3. La campagne a poussé l’Europe à prendre des décisions. Plusieurs sujets sont apparus au cours du débat. Il s’est agi principalement de problèmes en suspens qui n’aurait pas été résolus si la discussion politique ne s’en était saisi et si les citoyens n’avaient fait pression pour qu’ils le soient. Le cas le plus frappant est celui de la directive Bolkenstein (qui concerne les conditions de travail d’un pays européen à l’autre). Le camp du non en a fait son cheval de bataille : c’est là, selon lui, l’illustration des dérives des règlements européens et du danger d’une approche trop libérale du marché commun. Le camp du oui, Jacques Chirac en tête, a dû contre-attaquer et a fini par obtenir la mise sous le boisseau de cette disposition. De même, l’invasion des produits textiles chinois a été en partie contrée, cette question ayant été au cur des discussions de la campagne, notamment en France.

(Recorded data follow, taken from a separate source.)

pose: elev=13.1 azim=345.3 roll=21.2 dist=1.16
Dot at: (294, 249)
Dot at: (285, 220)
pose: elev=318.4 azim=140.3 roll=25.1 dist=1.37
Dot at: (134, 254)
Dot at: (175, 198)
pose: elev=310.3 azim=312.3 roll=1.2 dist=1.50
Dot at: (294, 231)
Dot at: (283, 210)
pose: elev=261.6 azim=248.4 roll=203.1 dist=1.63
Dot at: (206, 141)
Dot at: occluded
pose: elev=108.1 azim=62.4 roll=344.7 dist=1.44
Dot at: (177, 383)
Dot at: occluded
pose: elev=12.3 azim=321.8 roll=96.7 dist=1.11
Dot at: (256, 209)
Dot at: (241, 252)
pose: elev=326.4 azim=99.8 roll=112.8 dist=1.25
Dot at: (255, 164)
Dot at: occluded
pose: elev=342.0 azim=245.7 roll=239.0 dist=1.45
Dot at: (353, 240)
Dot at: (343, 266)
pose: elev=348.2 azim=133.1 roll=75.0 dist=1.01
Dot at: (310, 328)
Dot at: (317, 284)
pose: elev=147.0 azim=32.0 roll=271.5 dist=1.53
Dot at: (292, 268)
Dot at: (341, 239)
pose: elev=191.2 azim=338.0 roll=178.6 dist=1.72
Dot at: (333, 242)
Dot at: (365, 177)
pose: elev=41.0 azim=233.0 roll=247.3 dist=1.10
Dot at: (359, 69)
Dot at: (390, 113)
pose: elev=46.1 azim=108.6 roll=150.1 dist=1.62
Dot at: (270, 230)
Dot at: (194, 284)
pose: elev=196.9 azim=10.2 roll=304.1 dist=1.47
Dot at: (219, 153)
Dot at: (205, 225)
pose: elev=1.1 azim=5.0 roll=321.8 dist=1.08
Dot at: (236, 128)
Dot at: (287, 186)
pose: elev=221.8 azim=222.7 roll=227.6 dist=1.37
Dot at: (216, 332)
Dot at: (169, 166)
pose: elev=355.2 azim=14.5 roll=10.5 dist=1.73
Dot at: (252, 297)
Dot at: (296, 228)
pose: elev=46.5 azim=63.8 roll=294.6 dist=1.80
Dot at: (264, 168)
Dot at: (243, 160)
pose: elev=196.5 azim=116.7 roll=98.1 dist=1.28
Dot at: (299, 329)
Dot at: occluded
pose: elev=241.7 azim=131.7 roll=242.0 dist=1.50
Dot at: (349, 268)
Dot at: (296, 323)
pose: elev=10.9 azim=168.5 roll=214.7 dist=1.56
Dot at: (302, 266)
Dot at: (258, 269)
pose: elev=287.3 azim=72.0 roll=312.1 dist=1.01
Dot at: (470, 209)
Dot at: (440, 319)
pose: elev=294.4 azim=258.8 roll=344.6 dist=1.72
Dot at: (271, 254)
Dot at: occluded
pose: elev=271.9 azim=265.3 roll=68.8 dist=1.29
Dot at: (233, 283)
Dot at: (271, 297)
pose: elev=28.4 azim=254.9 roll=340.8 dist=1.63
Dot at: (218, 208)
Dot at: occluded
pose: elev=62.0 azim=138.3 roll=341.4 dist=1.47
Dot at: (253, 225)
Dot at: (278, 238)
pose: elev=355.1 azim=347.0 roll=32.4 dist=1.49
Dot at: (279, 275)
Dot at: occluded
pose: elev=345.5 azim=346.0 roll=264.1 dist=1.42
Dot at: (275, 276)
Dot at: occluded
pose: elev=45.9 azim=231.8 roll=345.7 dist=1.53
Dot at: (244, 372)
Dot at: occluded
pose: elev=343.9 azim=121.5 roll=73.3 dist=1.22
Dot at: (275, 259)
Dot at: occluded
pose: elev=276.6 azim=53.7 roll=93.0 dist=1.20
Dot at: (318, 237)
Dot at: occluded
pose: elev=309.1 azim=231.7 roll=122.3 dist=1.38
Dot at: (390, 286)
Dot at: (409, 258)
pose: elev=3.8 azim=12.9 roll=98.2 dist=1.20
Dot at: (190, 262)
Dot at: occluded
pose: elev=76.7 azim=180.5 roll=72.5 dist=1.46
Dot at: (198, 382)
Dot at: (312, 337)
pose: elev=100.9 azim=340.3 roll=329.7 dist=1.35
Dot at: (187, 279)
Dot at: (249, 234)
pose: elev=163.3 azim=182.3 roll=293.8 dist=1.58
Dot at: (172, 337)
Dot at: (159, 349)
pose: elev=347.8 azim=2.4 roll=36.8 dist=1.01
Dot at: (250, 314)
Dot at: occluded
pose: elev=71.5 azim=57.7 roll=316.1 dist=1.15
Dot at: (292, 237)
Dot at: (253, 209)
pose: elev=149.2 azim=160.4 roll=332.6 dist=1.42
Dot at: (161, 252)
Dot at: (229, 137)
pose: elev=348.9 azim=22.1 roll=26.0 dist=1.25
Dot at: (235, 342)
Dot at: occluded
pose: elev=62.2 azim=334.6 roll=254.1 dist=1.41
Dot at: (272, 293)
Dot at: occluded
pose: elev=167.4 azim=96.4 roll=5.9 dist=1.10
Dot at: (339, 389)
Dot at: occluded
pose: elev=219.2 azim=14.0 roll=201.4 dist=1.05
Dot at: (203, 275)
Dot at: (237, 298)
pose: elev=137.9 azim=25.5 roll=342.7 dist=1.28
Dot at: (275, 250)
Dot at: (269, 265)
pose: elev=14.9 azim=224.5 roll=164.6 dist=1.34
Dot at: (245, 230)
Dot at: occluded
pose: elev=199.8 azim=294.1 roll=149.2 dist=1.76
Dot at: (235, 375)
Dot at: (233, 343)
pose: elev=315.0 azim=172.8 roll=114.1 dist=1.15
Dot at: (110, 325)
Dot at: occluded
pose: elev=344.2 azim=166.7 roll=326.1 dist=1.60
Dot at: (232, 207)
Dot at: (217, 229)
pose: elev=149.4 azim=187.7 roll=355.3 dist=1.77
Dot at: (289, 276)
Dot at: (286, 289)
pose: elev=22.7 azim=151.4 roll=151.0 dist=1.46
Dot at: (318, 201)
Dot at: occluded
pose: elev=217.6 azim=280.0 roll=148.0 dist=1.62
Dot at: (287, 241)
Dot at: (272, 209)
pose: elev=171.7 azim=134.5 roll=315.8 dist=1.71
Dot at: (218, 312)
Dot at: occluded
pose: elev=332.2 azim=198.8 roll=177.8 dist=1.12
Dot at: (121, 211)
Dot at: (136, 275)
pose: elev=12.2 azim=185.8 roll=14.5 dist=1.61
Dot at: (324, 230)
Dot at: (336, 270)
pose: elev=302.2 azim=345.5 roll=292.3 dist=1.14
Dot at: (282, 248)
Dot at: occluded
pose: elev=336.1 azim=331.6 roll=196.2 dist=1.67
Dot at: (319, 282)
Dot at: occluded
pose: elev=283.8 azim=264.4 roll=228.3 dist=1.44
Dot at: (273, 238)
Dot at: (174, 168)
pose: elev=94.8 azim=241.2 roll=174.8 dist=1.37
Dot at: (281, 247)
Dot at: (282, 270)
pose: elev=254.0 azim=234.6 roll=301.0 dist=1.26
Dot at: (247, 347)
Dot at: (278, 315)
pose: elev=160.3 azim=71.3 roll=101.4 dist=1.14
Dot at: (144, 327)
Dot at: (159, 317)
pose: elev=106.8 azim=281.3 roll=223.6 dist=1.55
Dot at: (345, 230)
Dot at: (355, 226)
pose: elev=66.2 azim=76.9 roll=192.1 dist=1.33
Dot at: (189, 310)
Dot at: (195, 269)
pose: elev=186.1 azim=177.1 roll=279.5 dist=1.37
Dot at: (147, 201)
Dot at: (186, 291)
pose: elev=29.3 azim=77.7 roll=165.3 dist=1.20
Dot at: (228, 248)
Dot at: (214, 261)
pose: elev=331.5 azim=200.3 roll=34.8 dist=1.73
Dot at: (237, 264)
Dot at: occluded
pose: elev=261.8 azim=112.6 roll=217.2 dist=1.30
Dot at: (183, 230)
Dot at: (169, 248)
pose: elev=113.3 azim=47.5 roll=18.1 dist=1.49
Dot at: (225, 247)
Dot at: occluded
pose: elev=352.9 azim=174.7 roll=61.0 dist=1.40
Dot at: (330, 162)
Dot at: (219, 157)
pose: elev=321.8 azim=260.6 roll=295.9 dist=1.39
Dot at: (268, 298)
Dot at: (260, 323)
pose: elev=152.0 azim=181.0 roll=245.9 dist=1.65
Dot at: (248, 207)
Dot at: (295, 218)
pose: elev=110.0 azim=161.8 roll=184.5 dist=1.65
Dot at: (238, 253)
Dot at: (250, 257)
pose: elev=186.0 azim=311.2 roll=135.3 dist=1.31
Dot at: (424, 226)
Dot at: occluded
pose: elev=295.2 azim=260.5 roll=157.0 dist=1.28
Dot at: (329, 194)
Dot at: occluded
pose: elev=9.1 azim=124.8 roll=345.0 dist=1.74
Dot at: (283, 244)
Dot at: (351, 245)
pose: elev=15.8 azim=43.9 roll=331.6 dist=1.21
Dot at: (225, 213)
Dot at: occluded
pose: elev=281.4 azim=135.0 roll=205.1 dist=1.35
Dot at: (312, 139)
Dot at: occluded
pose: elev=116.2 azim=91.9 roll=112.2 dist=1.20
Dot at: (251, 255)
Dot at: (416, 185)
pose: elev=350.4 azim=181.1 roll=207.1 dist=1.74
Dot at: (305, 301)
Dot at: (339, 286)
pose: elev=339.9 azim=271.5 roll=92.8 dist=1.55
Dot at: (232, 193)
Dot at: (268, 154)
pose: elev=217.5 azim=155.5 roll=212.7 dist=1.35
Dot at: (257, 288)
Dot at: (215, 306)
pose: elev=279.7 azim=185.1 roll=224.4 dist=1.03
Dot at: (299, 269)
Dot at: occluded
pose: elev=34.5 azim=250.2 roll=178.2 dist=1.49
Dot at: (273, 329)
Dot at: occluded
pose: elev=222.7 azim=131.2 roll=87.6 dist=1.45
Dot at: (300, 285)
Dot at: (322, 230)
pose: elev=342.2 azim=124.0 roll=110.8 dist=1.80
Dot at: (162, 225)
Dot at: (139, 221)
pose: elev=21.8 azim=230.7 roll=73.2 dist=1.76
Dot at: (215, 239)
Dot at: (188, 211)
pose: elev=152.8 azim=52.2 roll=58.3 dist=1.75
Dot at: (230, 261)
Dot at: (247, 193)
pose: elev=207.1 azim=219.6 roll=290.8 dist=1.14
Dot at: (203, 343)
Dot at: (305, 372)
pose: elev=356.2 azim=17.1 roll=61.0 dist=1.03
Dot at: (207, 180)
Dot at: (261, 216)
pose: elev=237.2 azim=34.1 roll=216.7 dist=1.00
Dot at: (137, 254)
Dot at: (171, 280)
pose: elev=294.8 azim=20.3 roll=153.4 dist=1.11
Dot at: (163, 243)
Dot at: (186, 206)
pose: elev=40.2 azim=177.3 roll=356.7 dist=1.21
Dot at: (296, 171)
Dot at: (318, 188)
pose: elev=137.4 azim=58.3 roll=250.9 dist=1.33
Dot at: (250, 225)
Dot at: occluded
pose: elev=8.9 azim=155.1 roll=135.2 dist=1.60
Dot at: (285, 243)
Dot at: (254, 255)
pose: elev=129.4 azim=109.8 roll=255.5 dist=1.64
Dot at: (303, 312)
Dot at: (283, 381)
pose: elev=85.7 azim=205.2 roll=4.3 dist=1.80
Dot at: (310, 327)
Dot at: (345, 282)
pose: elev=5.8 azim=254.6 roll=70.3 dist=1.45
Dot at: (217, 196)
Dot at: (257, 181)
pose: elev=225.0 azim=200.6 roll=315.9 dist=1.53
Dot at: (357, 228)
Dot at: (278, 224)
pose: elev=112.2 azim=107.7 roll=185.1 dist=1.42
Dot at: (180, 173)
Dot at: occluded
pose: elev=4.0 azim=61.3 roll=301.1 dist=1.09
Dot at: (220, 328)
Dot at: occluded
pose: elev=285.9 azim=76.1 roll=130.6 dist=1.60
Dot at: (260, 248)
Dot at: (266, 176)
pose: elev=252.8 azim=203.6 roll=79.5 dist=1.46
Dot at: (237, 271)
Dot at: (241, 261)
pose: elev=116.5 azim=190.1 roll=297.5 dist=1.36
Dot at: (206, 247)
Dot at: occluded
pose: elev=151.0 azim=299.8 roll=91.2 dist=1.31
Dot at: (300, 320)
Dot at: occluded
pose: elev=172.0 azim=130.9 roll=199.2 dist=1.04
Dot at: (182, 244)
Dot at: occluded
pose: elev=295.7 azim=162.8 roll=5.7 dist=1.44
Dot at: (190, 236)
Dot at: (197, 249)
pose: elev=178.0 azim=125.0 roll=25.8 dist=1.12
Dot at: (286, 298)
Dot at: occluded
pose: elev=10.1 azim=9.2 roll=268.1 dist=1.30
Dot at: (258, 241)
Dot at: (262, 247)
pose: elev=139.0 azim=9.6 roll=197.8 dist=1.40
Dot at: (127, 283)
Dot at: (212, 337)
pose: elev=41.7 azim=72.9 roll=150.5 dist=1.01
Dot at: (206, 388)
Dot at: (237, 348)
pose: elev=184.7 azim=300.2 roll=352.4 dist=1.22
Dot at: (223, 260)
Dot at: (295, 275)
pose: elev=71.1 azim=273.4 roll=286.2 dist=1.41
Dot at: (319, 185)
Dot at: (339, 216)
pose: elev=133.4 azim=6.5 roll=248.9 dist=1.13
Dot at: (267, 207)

4. Les responsables étrangers sont entrés dans le débat. La campagne ne s’est pas résumée à un affrontement franco-français. Au contraire, de nombreux chefs de gouvernement et de parti étrangers y sont intervenus, comme l’Espagnol José Luis Rodriguez Zapatero ou l’Allemand Gerhard Schröder, tous deux reçus par les instances officielles françaises. D’autres ont tenu à faire connaître leur sentiment en accordant des interviews ou en publiant des articles dans les journaux. Généralement favorables au oui, ils sont devenus partie prenante de la campagne, sans que cela choque personne. Cette immixtion de personnalités étrangères dans une consultation française est un phénomène nouveau.

5. Des mystères demeurent. En dépit de la longueur de la campagne, quelques questions restent en suspens. Que se passerait-il, par exemple, si la France refusait d’adopter la Constitution européenne ? La réponse n’est pas évidente. Les partisans du non jurent qu’il y aurait renégociation du traité. Les tenants du oui estiment que cette hypothèse est invraisemblable, même si certains, comme Jacques Delors, laissent entendre que des solutions existent. En réalité, le flou persiste et la campagne s’achèvera sans qu’une réponse claire ait été apportée.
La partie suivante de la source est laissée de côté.